Zum Schluss: Mit welchen persönlichen Gefühlen verlassen Sie Ihr Amt Ende des Monats und in welchem Zustand übernimmt Ihre Nachfolgerin, Astrid Korschewski, das Jobcenter?
Bierstedt: Nun, ich gehe mit der Gewissheit, dass ich das Beste getan habe, um das Jobcenter und die Bedürftigen so gut wie möglich zu unterstützen. Das habe ich mein ganzes Leben lang getan. Es war meine Pflicht, diesen Menschen zu helfen. Ich glaube, dass ich ein gut strukturiertes Arbeitszentrum hinterlasse, was mir sehr wichtig war. Wir haben motivierte Kollegen und wir waren erfolgreich, mit anerkannt guten Ergebnissen sowohl auf lokaler, als auch auf Landesebene und sind beispielgebend auf nationaler Ebene.

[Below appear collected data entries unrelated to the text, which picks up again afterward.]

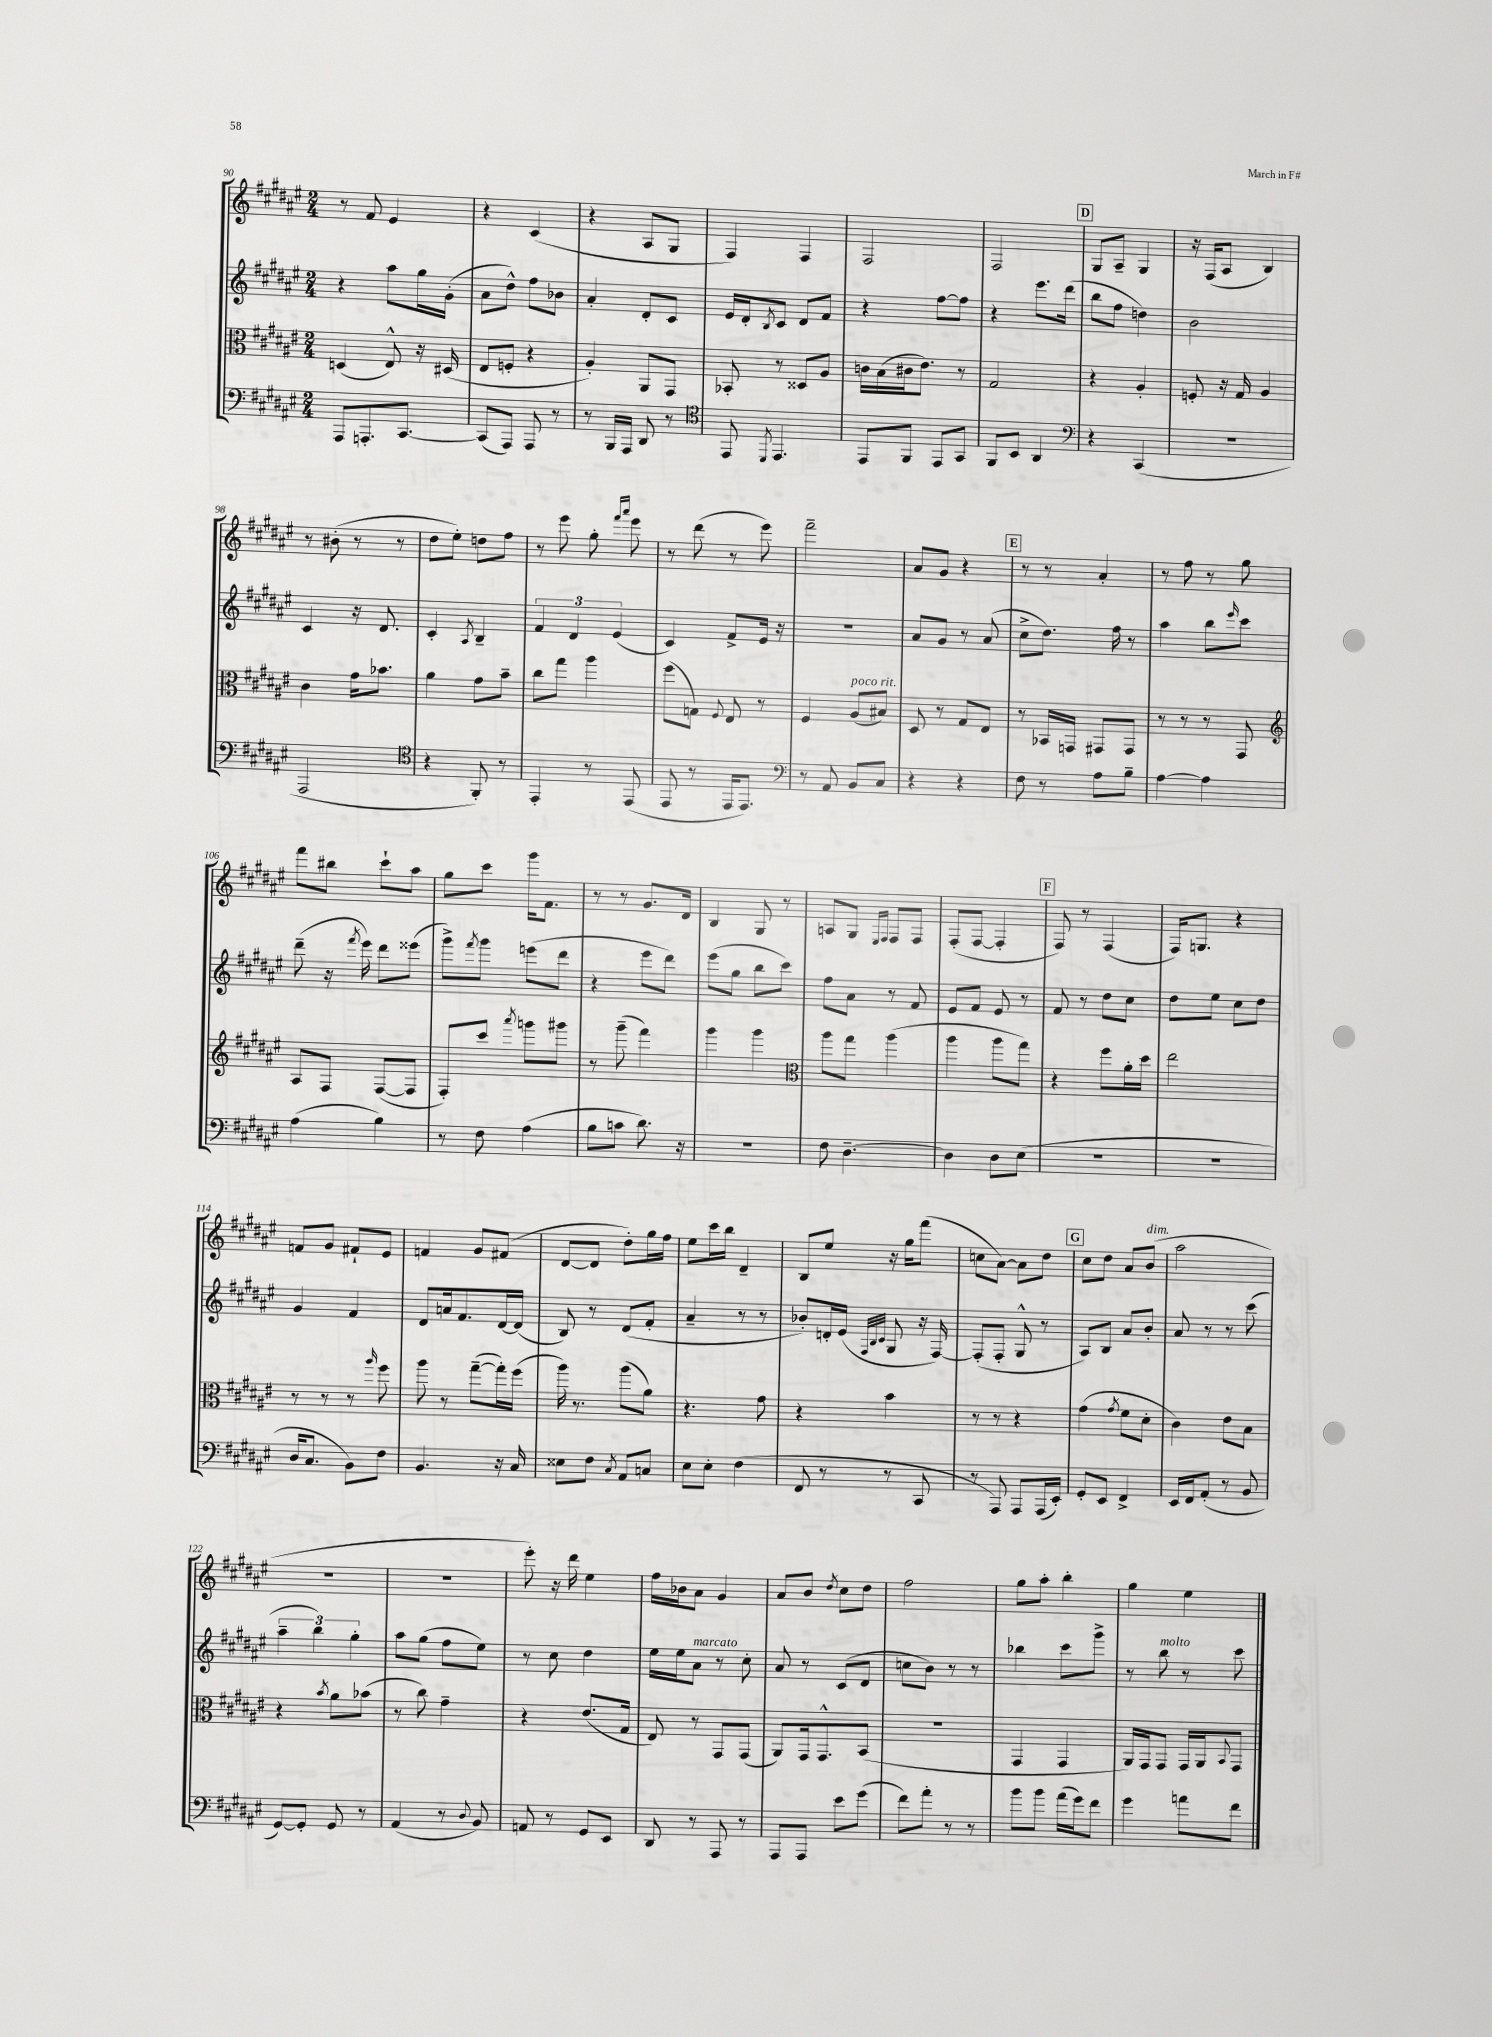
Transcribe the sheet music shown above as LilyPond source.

<<
\new StaffGroup <<
\new Staff = "s0" {
    \clef treble \key fis \major \numericTimeSignature \time 2/4
    r8 fis'8 eis'4 |
    r4 cis'4( |
    r4 ais8 gis8 |
    fis4) fis4 |
    fis2 |
    fis2 |
    \mark \markup { \box "D" } gis8 ais8-- gis4 |
    r16 fis16( ais8 b4) |
    r8 bis'8-.( r8 r8 |
    dis''8 eis''8-.) d''8 fis''8 |
    r8 eis'''8 gis''8-. \grace { fis'''16 ais'''16 } eis'''8 |
    r8 dis'''8( r8 eis'''8) |
    fis'''2-- |
    ais'8 gis'8 r4 |
    \mark \markup { \box "E" } r8 r8 ais'4-. |
    r8 fis''8 r8 gis''8 |
    fis'''8 bis''8 cis'''8-! ais''8 |
    gis''8 cis'''8 gis'''16 fis'8. |
    r8 r8 gis'8. dis'16 |
    b4 gis8 r8 |
    a8 gis8 \grace { eis16 fis16 } fis8 fis8 |
    fis8-.( fis8~ fis4-. |
    \mark \markup { \box "F" } fis8) r8 fis4( |
    fis16) g8. r4 |
    f'8 gis'8 fis'8-! eis'8 |
    f'4 gis'8 fis'8( |
    dis'8~ dis'8 dis''8-.) gis''16 fis''16 |
    eis''8 cis'''16 b''16 dis'4-- |
    b8 eis''8 r16 gis''16 fis'''8( |
    c''8 ais'8~) ais'8 dis''8 |
    \mark \markup { \box "G" } cis''8 dis''8 ais'8 b'8^\markup { \italic "dim." }( |
    ais''2 |
    r2 |
    R2 |
    eis'''8-.) r16 dis'''16 eis''4 |
    fis''16 bes'16 ais'8 gis'4 |
    ais'8 b'8 \acciaccatura { dis''8 } cis''8 dis''8 |
    fis''2 |
    gis''8 ais''8-. b''4-. |
    gis''4 eis''4 \bar "|." |
}
\new Staff = "s1" {
    \clef treble \key fis \major \numericTimeSignature \time 2/4
    r4 ais''8 gis''16 gis'16-.( |
    ais'8 dis''8-^) fis''8 bes'8 |
    ais'4-. dis'8-. cis'8 |
    eis'16 dis'16-. \acciaccatura { b8 } cis'8 dis'8 fis'8 |
    r4 fis''8~ fis''8 |
    r4 eis'''8. dis'''16( |
    \mark \markup { \box "D" } b''8 fis''8 d''4) |
    b'2 |
    cis'4 r16 dis'8. |
    cis'4-. \acciaccatura { ais8 } b4-- |
    \tuplet 3/2 { fis'4 dis'4 eis'4( } |
    cis'4) fis'8-> eis'16 r16 |
    R2 |
    ais'8 gis'8 r8 ais'8( |
    \mark \markup { \box "E" } cis''8-> dis''8.) fis''16 r8 |
    ais''4 b''8 \grace { eis'''16 } cis'''8 |
    dis'''8--( r16 \acciaccatura { fis'''8 } eis'''16) dis'''8 eisis'''8( |
    gis'''8->) \acciaccatura { fis'''8 } gis'''8 e'''8( dis'''8 |
    r4 eis'''8 dis'''8) |
    eis'''8( gis''8 b''8 cis'''8) |
    fis''8 ais'8 r8 fis'8 |
    eis'8 fis'8 eis'8 r8 |
    \mark \markup { \box "F" } fis'8 r8 dis''8 cis''8 |
    dis''8 eis''8 cis''8 dis''8 |
    gis'4 fis'4 |
    dis'8 a'16 fis'8. dis'16~ dis'16( |
    b8) r8 dis'8( fis'8-. |
    ais'4-- r8 r8 |
    bes'8-.) d'16-. eis'16( \grace { fis32 b32 cis'32 } gis8 r16 fis16~) |
    fis8-.( fis8-. gis8-^ r8 |
    \mark \markup { \box "G" } ais8) b8 ais'8 b'8-. |
    ais'8 r8 r8 cis'''8( |
    \tuplet 3/2 { ais''4-- b''4) gis''4-. } |
    ais''8 gis''8( fis''8 eis''8) |
    r8 cis''8 dis''4 |
    eis''16 eis''16 ais'8^\markup { \italic "marcato" } r8 cis''8-. |
    ais'8 r8 cis'8( dis'8 |
    c''8 b'8) r8 r8 |
    bes''4 cis'''8 gis'''8-> |
    r8 b''8^\markup { \italic "molto" } r8 cis'''8 \bar "|." |
}
\new Staff = "s2" {
    \clef alto \key fis \major \numericTimeSignature \time 2/4
    d4( eis8-^) r16 dis16( |
    eis8 f8-. r4 |
    ais4-.) ais,8 gis,8 |
    bes,8-. r8 disis8 ais8 |
    c'16 b16( cis'16 eis'8.) r8 |
    gis2 |
    \mark \markup { \box "D" } r4 ais4-. |
    f8-. r16 gis16 ais4 |
    cis'4 gis'16 bes'8. |
    ais'4 gis'8 b'8-- |
    cis''8 gis''8 ais''4 |
    fis''8( g8) \appoggiatura { fis8 } eis8 r8 |
    fis4 ais8^\markup { \italic "poco rit." }( bis8) |
    dis8 r8 gis8 eis8 |
    \mark \markup { \box "E" } r8 bes,16 g,16 gis,8 gis,8 |
    r8 r8 r8 gis,8 |
    \clef treble ais8 fis8 fis8~( fis8 |
    fis8-.) cis'''8 \acciaccatura { ais'''8 } g'''8 gis'''8 |
    r8 gis'''8--( fis'''4) |
    gis'''4 gis'''4 |
    \clef alto ais''8 gis''8 ais''4( |
    ais''4 ais''8 gis''8) |
    \mark \markup { \box "F" } r4 fis''8 ais'16-. dis''16 |
    eis''2 |
    r8 r8 r8 \grace { ais''16 } fis''8 |
    ais''8 r8 gis''8~--( gis''16-.) fis''16( |
    ais''16) r8. ais''8( ais'8) |
    r4. gis'8 |
    r4 b'4 |
    r8 r8 r4 |
    \mark \markup { \box "G" } gis'4( \acciaccatura { gis'8 } fis'8 dis'8-. |
    cis'4) eis'8 b8 |
    r4 \acciaccatura { b'8 } ais'8 bes'8( |
    r8 cis''8) gis'4-- |
    r4 eis'8.( gis16 |
    eis8) r8 gis,8 gis,8( |
    ais,8) gis,16 gis,8.-^ b,8( |
    R2 |
    gis,4 gis,4 |
    ais,16) gis,16 gis,8 gis,16 ais,16 \appoggiatura { b,8 } gis,8 \bar "|." |
}
\new Staff = "s3" {
    \clef bass \key fis \major \numericTimeSignature \time 2/4
    ais,,8 a,,8.-. cis,8.~ |
    cis,8( ais,,8) ais,,8 r8 |
    r8 b,,16 ais,,16 dis,8 r8 |
    \clef tenor eis,8 \acciaccatura { dis,8 } eis,4. |
    eis,8 fis,8 eis,8 gis,8 |
    fis,8 b,8 ais,4 |
    \mark \markup { \box "D" } \clef bass r4 cis,4( |
    R2 |
    ais,,2 |
    \clef tenor r4 fis,8-.) r8 |
    eis,4-. r8 eis,8( |
    eis,8 r8 eis,16 eis,8.) |
    \clef bass r8 ais,8 b,8 cis8 |
    r4 r4 |
    \mark \markup { \box "E" } fis8 r8 ais8 b8-- |
    ais4~ ais4 |
    ais4( b4) |
    r8 fis8 ais4( |
    b8 c'8 dis'8.) r16 |
    R2 |
    fis8 dis4.~-- |
    dis4 dis8 eis8( |
    \mark \markup { \box "F" } r2 |
    R2 |
    dis16 cis8. b,8) fis8 |
    b,4. r16 cis16 |
    eisis8 fis8 \acciaccatura { cis8 } ais,8 c8 |
    eis8 eis8-. fis4( |
    fis,8 r8 r8 cis,8 |
    r8 ais,,8) ais,,8 ais,,16( eis,16-.) |
    \mark \markup { \box "G" } gis,8-. eis,8 fis,4-> |
    eis,16 fis,16 ais,8-.( r8 b,8 |
    gis,8~) gis,8-. gis,8 r8 |
    ais,4( r8 \appoggiatura { dis8 } b,8) |
    a,8 r8 gis,8 eis,8 |
    dis,8 r8 ais,,8 r8 |
    ais,,8 ais,,8 eis'8 gis'8( |
    fis'8) ais'8-. r8 r8 |
    b'8 b'8 ais'16( gis'16) fis'8 |
    gis'4 a'8 fis'8 \bar "|." |
}
>>
>>
\layout { \context { \Score currentBarNumber = #90 } }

Dennoch werden die Kollegen oder die Person, die diese Rolle übernimmt, sicherlich Schwierigkeiten haben, da sie in Zukunft mit einer viel komplizierteren finanziellen Situation konfrontiert sein werden. Es liegt ein großes Hindernis vor uns. Ich sehe mit einiger Besorgnis der finanziellen Entwicklung entgegen, die bevorsteht. Das Bundesbudget wurde für das nächste Jahr erheblich gekürzt und ich glaube, es wird viel schwieriger sein, alles zu erreichen, was wir bisher geschafft haben. Meine Nachfolgerin, Frau Korschewski, kommt aus dem eigenen Haus. Ich weiß, dass sie die Aufgabe mit viel Kompetenz angehen wird, dass sie die Fähigkeit besitzt, Entscheidungen zu treffen und die notwendige Entschlossenheit hat, die erforderlichen Maßnahmen umzusetzen. Sie verfügt außerdem über die richtige soziale Sensibilität, um das zu tun, was wir für die Menschen, die uns brauchen, tun müssen. Die Zusammenarbeit zwischen dem Stadtrat und den Kollegen ist ein wichtiges Zeichen dafür, dass wir auch weiterhin Fortschritte machen können.